Convert every line of the items below into a numbered list, omitting any blank lines.
(Beginning of Information provided)
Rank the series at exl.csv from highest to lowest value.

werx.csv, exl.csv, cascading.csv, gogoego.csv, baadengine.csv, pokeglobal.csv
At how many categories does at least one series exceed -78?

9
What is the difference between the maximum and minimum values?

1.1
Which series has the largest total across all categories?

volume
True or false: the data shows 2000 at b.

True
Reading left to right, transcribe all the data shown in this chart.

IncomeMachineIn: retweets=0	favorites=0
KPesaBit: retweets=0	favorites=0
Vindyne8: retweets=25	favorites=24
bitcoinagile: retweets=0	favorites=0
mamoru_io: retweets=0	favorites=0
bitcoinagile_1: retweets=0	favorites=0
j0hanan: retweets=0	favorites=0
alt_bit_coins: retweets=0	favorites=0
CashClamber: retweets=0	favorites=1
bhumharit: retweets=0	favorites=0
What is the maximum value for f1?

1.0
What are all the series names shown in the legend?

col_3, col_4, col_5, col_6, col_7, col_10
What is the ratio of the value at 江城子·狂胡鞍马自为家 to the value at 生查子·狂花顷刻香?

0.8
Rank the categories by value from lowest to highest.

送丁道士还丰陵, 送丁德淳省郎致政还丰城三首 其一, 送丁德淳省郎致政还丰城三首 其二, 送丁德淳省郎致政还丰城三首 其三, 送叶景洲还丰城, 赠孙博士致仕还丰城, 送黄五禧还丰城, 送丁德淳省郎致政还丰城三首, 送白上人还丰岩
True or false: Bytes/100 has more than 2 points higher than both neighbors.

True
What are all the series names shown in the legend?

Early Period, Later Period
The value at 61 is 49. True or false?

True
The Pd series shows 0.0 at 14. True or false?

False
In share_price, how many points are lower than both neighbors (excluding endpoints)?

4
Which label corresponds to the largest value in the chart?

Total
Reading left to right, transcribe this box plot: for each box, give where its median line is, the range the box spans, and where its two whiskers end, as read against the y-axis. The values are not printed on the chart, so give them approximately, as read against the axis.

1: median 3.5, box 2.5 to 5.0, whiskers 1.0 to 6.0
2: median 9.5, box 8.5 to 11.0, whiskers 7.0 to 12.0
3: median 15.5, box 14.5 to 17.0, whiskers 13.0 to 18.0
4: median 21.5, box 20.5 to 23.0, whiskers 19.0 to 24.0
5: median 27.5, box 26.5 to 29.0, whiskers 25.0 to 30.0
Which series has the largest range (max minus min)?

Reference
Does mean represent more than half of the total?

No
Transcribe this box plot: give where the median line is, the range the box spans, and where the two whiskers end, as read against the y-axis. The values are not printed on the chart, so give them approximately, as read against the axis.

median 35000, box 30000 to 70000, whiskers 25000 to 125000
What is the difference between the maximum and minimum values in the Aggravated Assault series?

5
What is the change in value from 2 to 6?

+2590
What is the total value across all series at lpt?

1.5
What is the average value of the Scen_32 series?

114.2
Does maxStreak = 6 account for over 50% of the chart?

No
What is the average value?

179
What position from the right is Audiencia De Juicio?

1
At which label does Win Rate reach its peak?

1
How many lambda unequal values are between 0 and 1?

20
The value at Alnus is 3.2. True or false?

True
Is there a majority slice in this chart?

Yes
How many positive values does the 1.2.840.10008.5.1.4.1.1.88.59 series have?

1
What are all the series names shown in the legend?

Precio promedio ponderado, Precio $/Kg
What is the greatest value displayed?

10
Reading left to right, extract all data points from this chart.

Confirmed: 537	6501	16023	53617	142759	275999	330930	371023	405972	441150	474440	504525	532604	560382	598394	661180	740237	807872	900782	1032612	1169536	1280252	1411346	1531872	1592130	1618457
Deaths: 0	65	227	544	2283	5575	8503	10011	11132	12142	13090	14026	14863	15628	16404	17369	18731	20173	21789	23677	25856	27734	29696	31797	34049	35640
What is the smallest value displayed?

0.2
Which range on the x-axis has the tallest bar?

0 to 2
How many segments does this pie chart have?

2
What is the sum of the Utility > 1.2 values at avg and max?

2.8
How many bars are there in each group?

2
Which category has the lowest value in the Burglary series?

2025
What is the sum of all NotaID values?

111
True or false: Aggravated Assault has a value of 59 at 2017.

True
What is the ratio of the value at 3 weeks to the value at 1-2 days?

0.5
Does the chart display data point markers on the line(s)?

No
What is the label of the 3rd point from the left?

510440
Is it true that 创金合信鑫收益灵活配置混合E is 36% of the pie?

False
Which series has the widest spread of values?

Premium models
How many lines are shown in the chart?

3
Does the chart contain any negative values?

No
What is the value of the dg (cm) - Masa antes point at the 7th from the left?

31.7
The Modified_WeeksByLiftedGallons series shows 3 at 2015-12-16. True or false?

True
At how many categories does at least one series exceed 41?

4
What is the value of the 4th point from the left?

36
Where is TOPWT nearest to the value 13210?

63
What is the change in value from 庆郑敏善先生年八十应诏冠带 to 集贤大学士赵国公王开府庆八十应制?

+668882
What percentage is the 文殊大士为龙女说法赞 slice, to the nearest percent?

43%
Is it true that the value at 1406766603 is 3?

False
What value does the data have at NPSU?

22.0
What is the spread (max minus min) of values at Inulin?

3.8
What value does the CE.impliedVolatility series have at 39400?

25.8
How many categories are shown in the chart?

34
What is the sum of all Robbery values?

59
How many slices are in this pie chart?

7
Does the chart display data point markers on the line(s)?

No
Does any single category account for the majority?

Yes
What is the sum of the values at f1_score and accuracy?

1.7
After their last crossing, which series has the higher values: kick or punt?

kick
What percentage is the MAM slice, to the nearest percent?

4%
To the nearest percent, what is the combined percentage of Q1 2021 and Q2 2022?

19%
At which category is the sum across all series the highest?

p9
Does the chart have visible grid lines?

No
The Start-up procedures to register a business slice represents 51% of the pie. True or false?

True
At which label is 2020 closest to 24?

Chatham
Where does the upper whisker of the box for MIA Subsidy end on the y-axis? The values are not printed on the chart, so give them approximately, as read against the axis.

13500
(End of Information provided)
Output below:
1. Rank the series at exl.csv from highest to lowest value.
2. werx.csv, exl.csv, cascading.csv, gogoego.csv, baadengine.csv, pokeglobal.csv
3. At how many categories does at least one series exceed -78?
4. 9
5. What is the difference between the maximum and minimum values?
6. 1.1
7. Which series has the largest total across all categories?
8. volume
9. True or false: the data shows 2000 at b.
10. True
11. Reading left to right, transcribe all the data shown in this chart.
12. IncomeMachineIn: retweets=0	favorites=0
13. KPesaBit: retweets=0	favorites=0
14. Vindyne8: retweets=25	favorites=24
15. bitcoinagile: retweets=0	favorites=0
16. mamoru_io: retweets=0	favorites=0
17. bitcoinagile_1: retweets=0	favorites=0
18. j0hanan: retweets=0	favorites=0
19. alt_bit_coins: retweets=0	favorites=0
20. CashClamber: retweets=0	favorites=1
21. bhumharit: retweets=0	favorites=0
22. What is the maximum value for f1?
23. 1.0
24. What are all the series names shown in the legend?
25. col_3, col_4, col_5, col_6, col_7, col_10
26. What is the ratio of the value at 江城子·狂胡鞍马自为家 to the value at 生查子·狂花顷刻香?
27. 0.8
28. Rank the categories by value from lowest to highest.
29. 送丁道士还丰陵, 送丁德淳省郎致政还丰城三首 其一, 送丁德淳省郎致政还丰城三首 其二, 送丁德淳省郎致政还丰城三首 其三, 送叶景洲还丰城, 赠孙博士致仕还丰城, 送黄五禧还丰城, 送丁德淳省郎致政还丰城三首, 送白上人还丰岩
30. True or false: Bytes/100 has more than 2 points higher than both neighbors.
31. True
32. What are all the series names shown in the legend?
33. Early Period, Later Period
34. The value at 61 is 49. True or false?
35. True
36. The Pd series shows 0.0 at 14. True or false?
37. False
38. In share_price, how many points are lower than both neighbors (excluding endpoints)?
39. 4
40. Which label corresponds to the largest value in the chart?
41. Total
42. Reading left to right, transcribe this box plot: for each box, give where its median line is, the range the box spans, and where its two whiskers end, as read against the y-axis. The values are not printed on the chart, so give them approximately, as read against the axis.
43. 1: median 3.5, box 2.5 to 5.0, whiskers 1.0 to 6.0
44. 2: median 9.5, box 8.5 to 11.0, whiskers 7.0 to 12.0
45. 3: median 15.5, box 14.5 to 17.0, whiskers 13.0 to 18.0
46. 4: median 21.5, box 20.5 to 23.0, whiskers 19.0 to 24.0
47. 5: median 27.5, box 26.5 to 29.0, whiskers 25.0 to 30.0
48. Which series has the largest range (max minus min)?
49. Reference
50. Does mean represent more than half of the total?
51. No
52. Transcribe this box plot: give where the median line is, the range the box spans, and where the two whiskers end, as read against the y-axis. The values are not printed on the chart, so give them approximately, as read against the axis.
53. median 35000, box 30000 to 70000, whiskers 25000 to 125000
54. What is the difference between the maximum and minimum values in the Aggravated Assault series?
55. 5
56. What is the change in value from 2 to 6?
57. +2590
58. What is the total value across all series at lpt?
59. 1.5
60. What is the average value of the Scen_32 series?
61. 114.2
62. Does maxStreak = 6 account for over 50% of the chart?
63. No
64. What is the average value?
65. 179
66. What position from the right is Audiencia De Juicio?
67. 1
68. At which label does Win Rate reach its peak?
69. 1
70. How many lambda unequal values are between 0 and 1?
71. 20
72. The value at Alnus is 3.2. True or false?
73. True
74. Is there a majority slice in this chart?
75. Yes
76. How many positive values does the 1.2.840.10008.5.1.4.1.1.88.59 series have?
77. 1
78. What are all the series names shown in the legend?
79. Precio promedio ponderado, Precio $/Kg
80. What is the greatest value displayed?
81. 10
82. Reading left to right, extract all data points from this chart.
83. Confirmed: 537	6501	16023	53617	142759	275999	330930	371023	405972	441150	474440	504525	532604	560382	598394	661180	740237	807872	900782	1032612	1169536	1280252	1411346	1531872	1592130	1618457
84. Deaths: 0	65	227	544	2283	5575	8503	10011	11132	12142	13090	14026	14863	15628	16404	17369	18731	20173	21789	23677	25856	27734	29696	31797	34049	35640
85. What is the smallest value displayed?
86. 0.2
87. Which range on the x-axis has the tallest bar?
88. 0 to 2
89. How many segments does this pie chart have?
90. 2
91. What is the sum of the Utility > 1.2 values at avg and max?
92. 2.8
93. How many bars are there in each group?
94. 2
95. Which category has the lowest value in the Burglary series?
96. 2025
97. What is the sum of all NotaID values?
98. 111
99. True or false: Aggravated Assault has a value of 59 at 2017.
100. True
101. What is the ratio of the value at 3 weeks to the value at 1-2 days?
102. 0.5
103. Does the chart display data point markers on the line(s)?
104. No
105. What is the label of the 3rd point from the left?
106. 510440
107. Is it true that 创金合信鑫收益灵活配置混合E is 36% of the pie?
108. False
109. Which series has the widest spread of values?
110. Premium models
111. How many lines are shown in the chart?
112. 3
113. Does the chart contain any negative values?
114. No
115. What is the value of the dg (cm) - Masa antes point at the 7th from the left?
116. 31.7
117. The Modified_WeeksByLiftedGallons series shows 3 at 2015-12-16. True or false?
118. True
119. At how many categories does at least one series exceed 41?
120. 4
121. What is the value of the 4th point from the left?
122. 36
123. Where is TOPWT nearest to the value 13210?
124. 63
125. What is the change in value from 庆郑敏善先生年八十应诏冠带 to 集贤大学士赵国公王开府庆八十应制?
126. +668882
127. What percentage is the 文殊大士为龙女说法赞 slice, to the nearest percent?
128. 43%
129. Is it true that the value at 1406766603 is 3?
130. False
131. What value does the data have at NPSU?
132. 22.0
133. What is the spread (max minus min) of values at Inulin?
134. 3.8
135. What value does the CE.impliedVolatility series have at 39400?
136. 25.8
137. How many categories are shown in the chart?
138. 34
139. What is the sum of all Robbery values?
140. 59
141. How many slices are in this pie chart?
142. 7
143. Does the chart display data point markers on the line(s)?
144. No
145. Does any single category account for the majority?
146. Yes
147. What is the sum of the values at f1_score and accuracy?
148. 1.7
149. After their last crossing, which series has the higher values: kick or punt?
150. kick
151. What percentage is the MAM slice, to the nearest percent?
152. 4%
153. To the nearest percent, what is the combined percentage of Q1 2021 and Q2 2022?
154. 19%
155. At which category is the sum across all series the highest?
156. p9
157. Does the chart have visible grid lines?
158. No
159. The Start-up procedures to register a business slice represents 51% of the pie. True or false?
160. True
161. At which label is 2020 closest to 24?
162. Chatham
163. Where does the upper whisker of the box for MIA Subsidy end on the y-axis? The values are not printed on the chart, so give them approximately, as read against the axis.
164. 13500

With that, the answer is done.